Такими же шутками, экспромтами, эпиграммами и нежными посланиями к предмету страсти сопровождалось веселое путешествие целым обществом в Воскресенский монастырь и Сергиевскую лавру в конце лета (таково стихотворение «Черноокой»). Во время этой же поездки было написано Лермонтовым стихотворение «У врат обители святой», внушенное ему нищим, который, когда ему спутники поэта подали милостыню, заметил: «Подай нам Бог счастья, господа добрые! Намедни вот насмеялись надо мною тоже господа молодые, – заместо денег положили камешков».
Все эти ухаживания за кузинами и старания казаться совершенно взрослым и к тому же разочарованным не мешали Лермонтову во многих отношениях быть еще ребенком: так, он забавлялся тем, что клеил с сыном Столыпиной, Аркадием, из папки латы и, вооружаясь самодельными мечами и копьями, ходил с ним в глухие места воевать с воображаемыми духами.
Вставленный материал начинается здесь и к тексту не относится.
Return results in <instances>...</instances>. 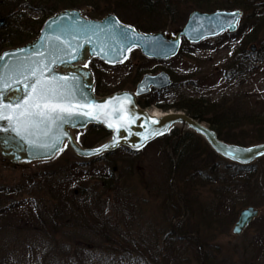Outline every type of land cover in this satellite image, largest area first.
<instances>
[{"label": "trees", "instance_id": "obj_1", "mask_svg": "<svg viewBox=\"0 0 264 264\" xmlns=\"http://www.w3.org/2000/svg\"><path fill=\"white\" fill-rule=\"evenodd\" d=\"M84 8L92 10L90 19L100 20L101 17L114 14L122 23L147 34L165 30L169 21L174 25L185 24L194 11L214 13L240 10L242 16L237 31L232 34L225 33L221 38L225 41H235L238 46L224 68L223 80L219 82L212 81L213 77L210 75L204 77L212 81L207 85L196 79L197 71L180 70L176 64L181 55L168 61L147 59L146 63L134 66L133 49L123 64L109 65L100 59L92 58L89 67L95 80L96 95L105 97L116 92L130 91L131 88L128 87L136 86L143 76L157 72L160 67L157 64H167L160 68L169 73L173 80L172 92L176 94L168 97L162 94L165 91L157 90L154 92L157 97L146 101L145 97L139 98L141 108L148 109L155 105L165 112L182 111L198 121L208 123L219 139L227 144L252 146L264 143V89H254L255 81L264 85V80L259 82L258 78H255V74H258V64L264 65V0H0V56L7 50L34 42L46 21L58 12ZM252 43H257L258 49L255 52L249 47ZM188 44L190 43L183 39L180 52H183ZM152 63L154 67H151ZM113 68L125 71L112 77L110 71ZM182 90L192 92L182 93ZM84 136L81 146L93 148L105 143L111 133L94 125ZM92 136H97V139L92 140ZM158 145L156 151L162 157L163 164L156 171L158 175L152 176L153 180L145 182L143 179L142 183L147 188H154L157 186V176L160 177V187L171 206L168 208L177 212L175 217L185 215L184 221L179 222L176 230L169 232V238L165 239L164 248L167 252L164 260L167 264H176L172 259L177 260L173 254L177 241L200 244L203 248L201 227L205 226L216 234L227 233L238 218V208L241 205H255L253 195L257 190L264 196V173L259 175L255 165H241L223 159L199 134L187 131L181 136L179 129H172L142 150L136 151L122 146L96 156L100 161L107 163V167L102 169H89L92 168L93 161H66L65 167H68L67 170H73V178L76 177L71 179L75 184L71 190L63 189V185L67 183L65 177L54 180L53 176L59 175V172L44 173L45 180L49 182L46 193L55 205L50 203V207V200L41 202V205L40 201H31L32 217H35L40 225L52 226L55 233L58 231V224L65 225L66 222L67 225L78 228V232L83 233L87 240H99V247L120 237L125 245L128 244L132 248L128 251L129 254L133 255L137 251L140 255L146 251V246L140 244L143 238L137 242L138 240L131 236V231L122 230L120 225L134 223L141 212L138 201L136 202L131 194L133 187L131 190L119 186V183L123 182L120 174H134L133 171L129 174V171L136 166L135 163L146 154L148 148ZM64 150H67V147ZM122 158L126 167L118 164ZM222 161L228 163L222 166ZM215 183H221L222 186L213 191L214 198L209 202L202 201L196 190L203 184ZM110 193H114L113 202L117 204L112 208L114 215L105 214L106 201H111ZM261 245L264 247V227L252 242L257 255L264 251L259 250ZM79 246H82L79 247L81 250H89L83 247V242L79 243ZM157 248L161 249L158 246ZM199 255L197 250L200 261L204 264H214L212 256L206 253L202 257ZM76 256L78 257L77 254Z\"/></svg>", "mask_w": 264, "mask_h": 264}, {"label": "rangeland", "instance_id": "obj_2", "mask_svg": "<svg viewBox=\"0 0 264 264\" xmlns=\"http://www.w3.org/2000/svg\"><path fill=\"white\" fill-rule=\"evenodd\" d=\"M82 10L85 11V16L90 19V13L92 10L90 8H84ZM232 11L240 10L234 9ZM103 18L101 17V19ZM239 23L238 27L240 25ZM185 24L174 25L169 21L168 27L158 33H163L174 39L179 36ZM225 33L232 34L234 32L226 31L221 35L206 38L202 42L196 44L190 43L183 37L182 43L183 39H186L190 44L184 47L183 52L178 53V55L181 56L180 60L176 59L179 61L176 66H179L180 70L189 69L197 71L196 79H199V82L206 83L207 85L211 84L212 81L218 80L219 82L223 80V73L225 72L224 68L229 61L230 56L233 55L235 48L238 46V43L235 41L222 40L221 38ZM262 36L264 38V32L262 33ZM253 45L255 46L256 51L258 49L257 43L249 45V47L251 46L250 49ZM133 50L135 51V54L132 55V63L134 66H140L141 64L146 63L147 59H151L144 56L140 49L134 48ZM91 59L92 57H89L86 61H82L81 58L79 63L72 66L66 65L60 67L58 71L62 73L77 72L82 74L85 78H93L89 67ZM168 60L169 59H167V61ZM158 65L160 67L167 66V64L164 63L157 64V66ZM151 67H154V63H152ZM160 67L157 72L150 74H157L164 71ZM263 69L264 65L259 63L258 74H255V78H258L257 80L259 82L264 80ZM135 70L136 68L134 69V72ZM123 71L125 70L121 68H113L110 71V76H118ZM210 75L213 77L212 81L204 78L209 77ZM92 80L94 81V79ZM136 86H129L128 88H131L130 91L135 92ZM172 87L173 85L167 89H152L150 93L143 96L145 97L144 101L157 97V93H154L157 90L165 91L162 94H165L168 97L170 95L173 96L176 93L172 92L174 89ZM258 87L264 89V85H260L255 81L254 89ZM180 92L189 93L192 91L182 90ZM21 93V88L13 89L7 93V98L11 97L13 101H16L21 97ZM148 110L152 112L159 111L163 115L175 112H165L155 105L148 108ZM202 123L210 127L208 123ZM90 129L91 127L89 126H80L76 129H70V131L77 139L76 142L81 146V142L85 137L84 134ZM173 129H179L181 136L187 131H191L187 128H183L180 124L175 125ZM110 138L107 141H109ZM91 139H97V136H92ZM0 141L7 143L10 148L24 151L23 144L14 137L3 135L0 136ZM103 144L104 142L93 148H97ZM66 147L67 150H62L56 157L48 160L24 159L17 162L4 157L0 148V212H4H2V214L0 213V264H167V261L164 260L165 252H167L164 248V246H166L165 239L169 238L167 237L169 232L176 230L179 222L184 221L185 215L182 217H175L178 215L177 212L168 208L171 206L164 195L162 187H160L162 184V181L160 182V177L157 176L156 178L158 179L157 186H155L156 188H147L142 183L143 179L145 182L153 180L152 176L158 175L156 174V171L157 169H160L163 164L162 157L160 154L158 155L156 151L159 145L156 147L151 146L146 150V154L140 159L141 161L138 160V163H135L136 166L129 171V174H131L132 171L134 174H120V177H122L121 182H123L119 183V186H124V188L128 189L131 188V190L133 187L131 194L135 197L133 199L136 200V202L138 201L141 211L134 223L129 222L127 225L121 223L120 225L122 230L127 232L131 231V236L134 240H138L137 242H139L140 238H143V242H140V244L142 243V246H146V251H143L140 255L137 251H135L133 255L129 254L128 251L132 248L128 244L125 245V242L122 241L120 237L115 238L114 241L105 242L102 247H99V240H95L94 238H90L92 240H87V237L84 236L83 233L78 232V228L71 227L67 225L66 222L65 225L62 223L58 224V231L55 233L51 228L52 226L46 224L40 225V223L35 220V217H32L31 201H33V203H38L40 201L41 205V202L43 203L50 200V196L46 193L49 182L45 180L44 173L53 171L59 172V175L53 176L54 180L59 178L64 179L65 177L67 183L63 185V189L71 190L75 185L71 181L74 177L72 175L73 170H67L68 167H65L67 164L66 161H93L92 168L89 169H102L107 167V163L100 161L96 156L83 158L76 155L68 145ZM168 148L169 152H171L172 150L170 146ZM222 158L225 159L224 157ZM227 163L228 162L222 161V166H225ZM118 164L119 166L126 167L123 158L122 160L119 159ZM130 165L131 164H127V166ZM251 165H255V169L258 168L259 175L262 176L264 173V156ZM73 179H76V177ZM98 184H100V182ZM221 186V183H215L213 185L203 184L196 191L201 195L202 201L209 202L214 198L213 191L219 190ZM39 189L41 190L39 191ZM109 197L111 201H106L105 208L107 210L105 211V214L110 213L114 215L115 213L112 212V208L114 205H117L113 202L115 201L114 193H110ZM253 201L255 202V205H241L238 208L239 213L248 207H254L259 210V216L255 218L249 227H247L240 235L233 233V228L238 218L227 233L216 234L210 232L205 226H203L200 228L203 248L200 244L194 245L187 241L176 242L175 240L174 242H176V246L174 247L173 254L177 257L178 261L172 259V262L176 264H204V262L198 259V250L201 257L205 256V253L212 256L214 259L212 263L214 264H264L263 245H261L262 247H259V250L263 251L259 255L255 253L254 247L252 246V242L264 227L263 194L258 192V190L255 191ZM50 203L53 206L55 205V202H52V200L49 201V205ZM52 205H50V207ZM81 242H83V247L89 250H81L79 248L82 247L79 246V243ZM157 246L161 249L158 250ZM118 249L121 251H118ZM122 257L125 258L123 259Z\"/></svg>", "mask_w": 264, "mask_h": 264}, {"label": "water", "instance_id": "obj_3", "mask_svg": "<svg viewBox=\"0 0 264 264\" xmlns=\"http://www.w3.org/2000/svg\"><path fill=\"white\" fill-rule=\"evenodd\" d=\"M241 16L240 11H194L179 36L172 39L163 33H140L135 27L122 23L114 14L95 20L88 19L84 10L66 9L58 12L46 21L34 42L1 55L0 111L15 116L21 111L20 108H16L14 113L12 108L3 106L11 104L15 108L17 104H24L26 99L28 104L25 107L31 105L35 100V94H32V99H28L32 81L42 76L44 81L49 82L47 87L54 88L57 95L65 94L61 103L74 105L72 113H63L64 120H57L55 124L39 116L32 117L34 124L20 125L23 138L13 130L11 125L14 121L0 120V136L14 137L24 146V151H19L0 141L2 155L15 162L24 159L48 160L56 157L66 144L83 158L95 157L122 146L137 151L167 134L175 125L183 124L188 130L202 136L214 152L225 159L241 165L254 163L264 156V143L247 147L227 144L209 126L184 112H170L164 117H156L148 109L139 106L138 97L147 95L152 89H167L173 85L166 71L146 74L137 84L135 92L121 91L105 97L96 95L94 77L85 78L77 72L58 71L60 67L79 63L85 51L89 57L110 65L124 62L134 48L140 49L148 58L167 60L178 55L183 37L196 44L226 31L235 32ZM252 50L255 51L254 45ZM33 69H39L36 76L30 75ZM15 88H21L22 93L13 102L6 98V94ZM108 101L112 103L104 109L86 106L103 105ZM89 112L91 115L81 114ZM94 116L99 119H94ZM109 124L113 126L109 127ZM94 125L110 132L111 138L97 148H83L76 142L70 129ZM258 216L259 210L254 207L243 209L233 233L240 235Z\"/></svg>", "mask_w": 264, "mask_h": 264}, {"label": "snow or ice", "instance_id": "obj_4", "mask_svg": "<svg viewBox=\"0 0 264 264\" xmlns=\"http://www.w3.org/2000/svg\"><path fill=\"white\" fill-rule=\"evenodd\" d=\"M37 71L39 69H33L31 72V76H36ZM25 79H28V77H25ZM48 81H44L42 79V76L40 78L35 79L32 81L31 89H30V95L28 99H32V94H35V100L34 102L25 107V105L28 104V100L26 99L24 101V104H17L15 108L11 104L4 105L3 107L12 108L13 112L15 113L16 108H20L21 111L19 113H16V115H5L2 111H0V120H8L10 122L14 123L11 125L13 130L16 132L17 135H20L21 138H23V134L21 132V124L24 125H32L35 123L34 120L31 118L34 116H39L43 120L48 121L50 124H55L57 120H64L63 113H72V107L69 105H65L60 102V100L65 96L64 93H60L57 95V92L54 88L47 87ZM2 94V93H0ZM112 101H108L106 104L103 105H86L89 108L93 107H99L100 109H104L108 107V104H111ZM34 109L35 111H32ZM115 110V109H114ZM82 115H91V112L89 113H81ZM94 119H99L98 116H94ZM155 122V121H154ZM109 127H112V124L108 125ZM119 131V129H117ZM162 134V133H157ZM147 139V137H145ZM62 150V149H61ZM99 151V150H98ZM231 155V153H228ZM235 158V157H233Z\"/></svg>", "mask_w": 264, "mask_h": 264}, {"label": "bare ground", "instance_id": "obj_5", "mask_svg": "<svg viewBox=\"0 0 264 264\" xmlns=\"http://www.w3.org/2000/svg\"><path fill=\"white\" fill-rule=\"evenodd\" d=\"M89 58V54H88V52L87 51H85L84 53H83V55H82V61H86L87 59ZM143 96H145V95H142V96H140V97H138V99H137V101L139 100V98H141V97H143ZM139 104V103H138ZM140 106V105H139ZM141 107V106H140ZM144 109V108H143ZM154 116H158V117H164L165 115H163V114H161L159 111H154V112H152V111H150ZM183 128H185L186 126L185 125H183V124H180ZM74 136V135H73ZM74 138H75V136H74ZM75 140L77 141V139L75 138ZM66 146H67V144H66Z\"/></svg>", "mask_w": 264, "mask_h": 264}]
</instances>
Особенно привлекали их воображение развалины старой бани, кладбище и так называемый Чертов мост. Товарищем их по ночным посещениям кладбищ и прочих страшных мест бывал некто Лаптев, из семьи, жившей поблизости в своем имении.
Пребывание Лермонтова в Московском университете
Мы уже видели в третьей главе, что по выходе Лермонтова из Благородного пансиона, 16 апреля 1830 года, был поднят вопрос о продолжении его воспитания за границей, но, к сожалению, почему-то эта идея была отклонена, а решено было приготовить юношу к вступительному экзамену в Московский университет, что и было исполнено, и 21 августа 1830 года Лермонтов подал прошение о принятии его в число своекоштных[2] студентов в нравственно-политическое отделение; а 1 сентября, после вступительного экзамена, он был принят, причем в скором времени переменил нравственно-политический факультет на словесный как более соответствующий его вкусам и наклонностям. Несмотря на семнадцать лет поэта, в это время характер его представляется уже вполне сформированным и обнаруживает все хорошие и дурные стороны. Так, мы видим в Лермонтове ту печальную раздвоенность, которая, составляя удел всех людей его поколения, наиболее обострялась в нем как вследствие особенностей его воспитания, обстоятельств, так и самой натуры. Это был юноша, обладавший добрым, нежным, любвеобильным сердцем, крайне впечатлительный и отзывчивый на всякую привязанность и ласку, жаждавший любви и дружбы, вместе с порывистою пылкостью соединявший в себе сентиментальную мечтательность. Славянская мягкость натуры Лермонтова достаточно проявилась в его метаниях между отцом и бабушкой, когда ему и папеньку было до слез жалко, и бабушку покинуть совестно и больно.
Не по летам умственно развитый, горячий поклонник Байрона, Шиллера и Руссо, Лермонтов преисполнен был уже в это время необузданных романтических порывов к безграничной свободе, вследствие чего не только все общественные условия и порядки, но и сама образованность казались ему нестерпимыми рабскими цепями, и в первом варианте стихотворения «Отворите мне темницу» он возглашал:
Противник всякого стеснения и рабства, Лермонтов, конечно же, был ожесточенным врагом крепостного права. Он уже в детстве, по словам Висковатова, напускался на бабушку, когда она бранила крепостных, выходил из себя, когда кого-нибудь вели наказывать, и бросался на отдававших подобные приказания с палкой, с ножом, – что под руку попадало. На скамье университета это инстинктивное чувство созрело в сознательный протест против крепостничества, который он не замедлил выразить в своей драме «Странный человек», написанной им в 1831 году, на второй год пребывания в университете.